Sounds like a great way to get around censorship. Particularly valuable near historical places and monuments commemorating history. Paint the statue of the liberty on the gate to Tien-An-Men square!

Ages ago, the Claude glass was a piece of colored glass in a frame that was used for viewing landscapes so that they looked as if they had been painted by a fellow named Claude. People would go around looking for pretty views, and then haul out this glass in its frame to see it properly, as if painted.

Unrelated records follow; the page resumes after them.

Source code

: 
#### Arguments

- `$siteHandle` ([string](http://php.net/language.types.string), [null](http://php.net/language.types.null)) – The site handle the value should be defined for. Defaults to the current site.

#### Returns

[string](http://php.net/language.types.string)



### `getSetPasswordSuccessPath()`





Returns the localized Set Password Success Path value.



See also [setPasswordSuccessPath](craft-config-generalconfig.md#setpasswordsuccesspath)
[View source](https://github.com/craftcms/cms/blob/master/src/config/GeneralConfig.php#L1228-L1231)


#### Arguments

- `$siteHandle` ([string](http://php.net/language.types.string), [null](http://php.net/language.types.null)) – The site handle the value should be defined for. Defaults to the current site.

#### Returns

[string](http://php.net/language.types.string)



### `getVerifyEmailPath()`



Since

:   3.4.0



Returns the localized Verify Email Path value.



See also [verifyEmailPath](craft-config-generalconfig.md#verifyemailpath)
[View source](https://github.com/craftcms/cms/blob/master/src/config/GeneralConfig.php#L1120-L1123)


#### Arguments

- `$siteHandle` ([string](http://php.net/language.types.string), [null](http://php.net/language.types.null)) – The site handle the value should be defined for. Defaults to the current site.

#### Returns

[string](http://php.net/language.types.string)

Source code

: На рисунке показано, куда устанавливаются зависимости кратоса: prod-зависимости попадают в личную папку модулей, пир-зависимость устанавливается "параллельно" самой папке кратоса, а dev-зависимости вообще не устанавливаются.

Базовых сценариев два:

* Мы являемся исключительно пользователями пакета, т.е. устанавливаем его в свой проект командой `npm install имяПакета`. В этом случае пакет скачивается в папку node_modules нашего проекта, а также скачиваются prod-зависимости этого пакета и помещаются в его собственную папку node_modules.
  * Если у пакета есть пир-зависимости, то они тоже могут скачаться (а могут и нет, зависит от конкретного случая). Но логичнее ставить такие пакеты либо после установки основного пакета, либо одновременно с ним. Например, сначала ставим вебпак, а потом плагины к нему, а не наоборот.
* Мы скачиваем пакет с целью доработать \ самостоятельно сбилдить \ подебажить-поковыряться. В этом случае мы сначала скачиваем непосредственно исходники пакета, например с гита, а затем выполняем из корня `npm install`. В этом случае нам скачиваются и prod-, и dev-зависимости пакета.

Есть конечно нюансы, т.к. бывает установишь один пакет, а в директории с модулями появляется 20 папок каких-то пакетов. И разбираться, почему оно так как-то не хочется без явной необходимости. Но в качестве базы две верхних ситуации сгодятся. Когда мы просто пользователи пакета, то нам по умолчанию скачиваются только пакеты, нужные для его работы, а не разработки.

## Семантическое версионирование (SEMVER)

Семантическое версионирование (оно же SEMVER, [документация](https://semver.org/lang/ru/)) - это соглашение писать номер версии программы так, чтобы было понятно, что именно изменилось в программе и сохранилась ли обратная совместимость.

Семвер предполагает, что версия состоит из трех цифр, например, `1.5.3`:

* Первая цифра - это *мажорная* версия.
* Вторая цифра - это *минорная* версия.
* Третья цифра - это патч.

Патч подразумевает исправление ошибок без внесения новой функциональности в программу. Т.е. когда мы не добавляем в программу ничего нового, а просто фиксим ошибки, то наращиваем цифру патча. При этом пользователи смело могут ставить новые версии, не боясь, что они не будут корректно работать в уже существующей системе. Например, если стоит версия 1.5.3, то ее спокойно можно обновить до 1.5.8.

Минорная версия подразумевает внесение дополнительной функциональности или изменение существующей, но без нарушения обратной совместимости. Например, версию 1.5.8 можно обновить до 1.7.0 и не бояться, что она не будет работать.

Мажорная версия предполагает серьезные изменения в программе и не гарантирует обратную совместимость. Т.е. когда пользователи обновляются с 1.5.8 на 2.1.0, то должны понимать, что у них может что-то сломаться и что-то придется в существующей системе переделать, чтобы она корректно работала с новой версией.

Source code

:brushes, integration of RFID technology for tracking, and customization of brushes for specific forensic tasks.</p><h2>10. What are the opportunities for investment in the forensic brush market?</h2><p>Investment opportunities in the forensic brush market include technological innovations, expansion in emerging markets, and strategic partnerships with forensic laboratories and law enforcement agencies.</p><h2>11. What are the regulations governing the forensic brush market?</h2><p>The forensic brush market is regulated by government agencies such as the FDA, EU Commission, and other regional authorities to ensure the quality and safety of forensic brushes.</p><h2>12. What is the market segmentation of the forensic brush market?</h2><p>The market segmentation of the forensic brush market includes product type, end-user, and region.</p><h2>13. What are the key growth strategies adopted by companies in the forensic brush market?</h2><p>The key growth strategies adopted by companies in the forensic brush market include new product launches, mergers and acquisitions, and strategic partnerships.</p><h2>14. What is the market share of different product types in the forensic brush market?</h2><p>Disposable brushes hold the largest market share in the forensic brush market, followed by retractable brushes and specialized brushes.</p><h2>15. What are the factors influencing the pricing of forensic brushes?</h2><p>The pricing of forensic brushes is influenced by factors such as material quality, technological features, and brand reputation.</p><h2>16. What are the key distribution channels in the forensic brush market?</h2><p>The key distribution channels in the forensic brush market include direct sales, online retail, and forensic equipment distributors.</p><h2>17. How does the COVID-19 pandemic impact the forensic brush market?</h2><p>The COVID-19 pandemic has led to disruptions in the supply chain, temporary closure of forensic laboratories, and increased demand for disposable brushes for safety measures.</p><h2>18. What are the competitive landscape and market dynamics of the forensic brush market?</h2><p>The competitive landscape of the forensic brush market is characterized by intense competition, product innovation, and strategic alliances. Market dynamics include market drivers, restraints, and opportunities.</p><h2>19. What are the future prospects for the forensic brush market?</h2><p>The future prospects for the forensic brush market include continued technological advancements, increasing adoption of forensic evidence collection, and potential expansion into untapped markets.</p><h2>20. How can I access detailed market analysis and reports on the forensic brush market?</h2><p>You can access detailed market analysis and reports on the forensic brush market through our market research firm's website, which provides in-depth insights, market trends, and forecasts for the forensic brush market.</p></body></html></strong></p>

Now that we have cheap video processing, it is time to bring back a similar technology. Why just wear glasses when you can lug around an iPod and an iSight hooked together to sharpen things, or blur, or shift colors, or distort? This would be a marvelous way to look at the world.

Also, I've always wanted one of those digital overhead slide projector panels with appropriate location and position technology so you could annotate the world as you walk through it. You could walk through a museum and look through the screen, sort of like Holmes and his magnifying glass, and you could see descriptions, graffiti, and even wikipedia entries for the item you are looking at. You can walk down the street and see stuff from store web sites, or walk through the mountains and see which distant mountain is which and how far it is.

Who needs a brain when we have technology?

I am working on it! Keeping looking on my webpage for updates. claude mirro.com Yes, I know it hasn't been updated in months (this is 10/07) but it wll be soon. How much would you pay for a Claude mirror/glass?

make that claudemirror.com

Hey Brad. I'm wondering if you know of places to get infrared paints and dyes?